### Passage
+ + +

Steven Douglas Hill (born March 14, 1985) is an American former professional baseball catcher and first baseman who played in Major League Baseball (MLB) for the St. Louis Cardinals.

Career history
Hill played college baseball for Stephen F. Austin University, Eastfield College, Mt. San Jacinto College, and San Jacinto College-North before being selected by the Cardinals in the 13th Round (412nd overall) of the 2007 amateur entry draft. Hill played for the Class AA Springfield Cardinals before bypassing the Cardinals Class AAA Memphis Redbirds farm team when he was called up to the major league Cardinals on August 11, 2010. He made his debut on Aug 15 at Busch Stadium, and hit a home run for his first major league hit. He was recalled on September 24 after Yadier Molina was shut down for the season.

+ + +

### Dataset excerpts
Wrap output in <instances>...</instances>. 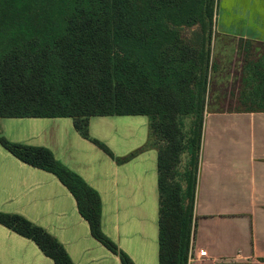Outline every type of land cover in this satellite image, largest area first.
Here are the masks:
<instances>
[{"label":"trees","instance_id":"1","mask_svg":"<svg viewBox=\"0 0 264 264\" xmlns=\"http://www.w3.org/2000/svg\"><path fill=\"white\" fill-rule=\"evenodd\" d=\"M216 1L0 0V119L71 118L76 132L108 155L89 136L91 117L148 119L145 149L157 152L158 264H188L192 248L205 102L218 64ZM247 65L244 85L252 78L255 90L242 111L264 112V56ZM0 145L54 175L91 236L121 264H134L102 232L96 191L46 148L4 138ZM0 225L34 242L54 264H74L56 239L25 218L0 213Z\"/></svg>","mask_w":264,"mask_h":264},{"label":"crops","instance_id":"2","mask_svg":"<svg viewBox=\"0 0 264 264\" xmlns=\"http://www.w3.org/2000/svg\"><path fill=\"white\" fill-rule=\"evenodd\" d=\"M246 2L249 27L227 34L264 45V6L257 14L253 0ZM251 16L259 17V26L251 27ZM88 131L110 155L82 138L71 118L0 119V138L48 149L97 192L102 232L134 264H158L157 152L145 149L148 119L91 117ZM0 213L42 228L74 264H121L91 236L75 199L54 175L1 145ZM194 215L188 264H264V112L205 110ZM0 264L54 263L34 242L0 225Z\"/></svg>","mask_w":264,"mask_h":264},{"label":"rangeland","instance_id":"3","mask_svg":"<svg viewBox=\"0 0 264 264\" xmlns=\"http://www.w3.org/2000/svg\"><path fill=\"white\" fill-rule=\"evenodd\" d=\"M262 1L253 0L252 2V10H256L257 14L260 7L264 6ZM246 4V0L216 1L213 34L216 41L214 40L213 57L216 58L218 64H214L216 70H213L209 82L208 93L210 96L207 95L205 102L208 111H240L238 113H243L242 110L249 109V105L253 103V101L250 103L251 97H247V95L254 93L255 89L253 90V86L250 85L252 78H250L247 86L244 85L247 77L245 67L247 61L250 64L252 61H258L260 56H264V45L227 34L230 30L239 33V31L249 27L245 22L248 17L246 16L248 9L244 10ZM250 25L251 27L259 26V17L251 16ZM247 41L250 42L246 43ZM249 64L247 65L248 69L252 67ZM242 96L246 99L243 100L244 97L241 99ZM252 108L254 107L252 106ZM189 124V119H186V129H188ZM186 160L187 157L183 156L179 166L181 174L184 173Z\"/></svg>","mask_w":264,"mask_h":264}]
</instances>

+ + +

### To-do list
(1) In the Steven Hill passage, on what date was Hill called up to the major league Cardinals?
(2) Repeat the part of the Steven Hill passage that opens with the words containing "Career history" and closes with "for the season.".
(3) Pick up the Steven Hill passage after its last sentence and keep writing it.

### Answers below
(1) August 11, 2010.

(2)
Career history
Hill played college baseball for Stephen F. Austin University, Eastfield College, Mt. San Jacinto College, and San Jacinto College-North before being selected by the Cardinals in the 13th Round (412nd overall) of the 2007 amateur entry draft. Hill played for the Class AA Springfield Cardinals before bypassing the Cardinals Class AAA Memphis Redbirds farm team when he was called up to the major league Cardinals on August 11, 2010. He made his debut on Aug 15 at Busch Stadium, and hit a home run for his first major league hit. He was recalled on September 24 after Yadier Molina was shut down for the season.

(3)
2012
Hills contract at AAA-Memphis was purchased by the St. Louis Cardinals and he was recalled on May 23, 2012. He had two different stints with St. Louis during the season, but saw limited playing time with only ten at-bats, going 2-for-10. He played in 87 minor-league games for Memphis batting .266 with 17 home runs and 52 RBIs.  In November 2012 Steven Hill, along with two other players was outrighted back to Memphis as St. Louis cleared space on their 40-man off-season roster for possible trades and acquisitions.  Hill was claimed by the Oakland Athletics during the Triple-A portion of the 2012 Rule 5 draft. Hill announced his retirement on April 2, 2013.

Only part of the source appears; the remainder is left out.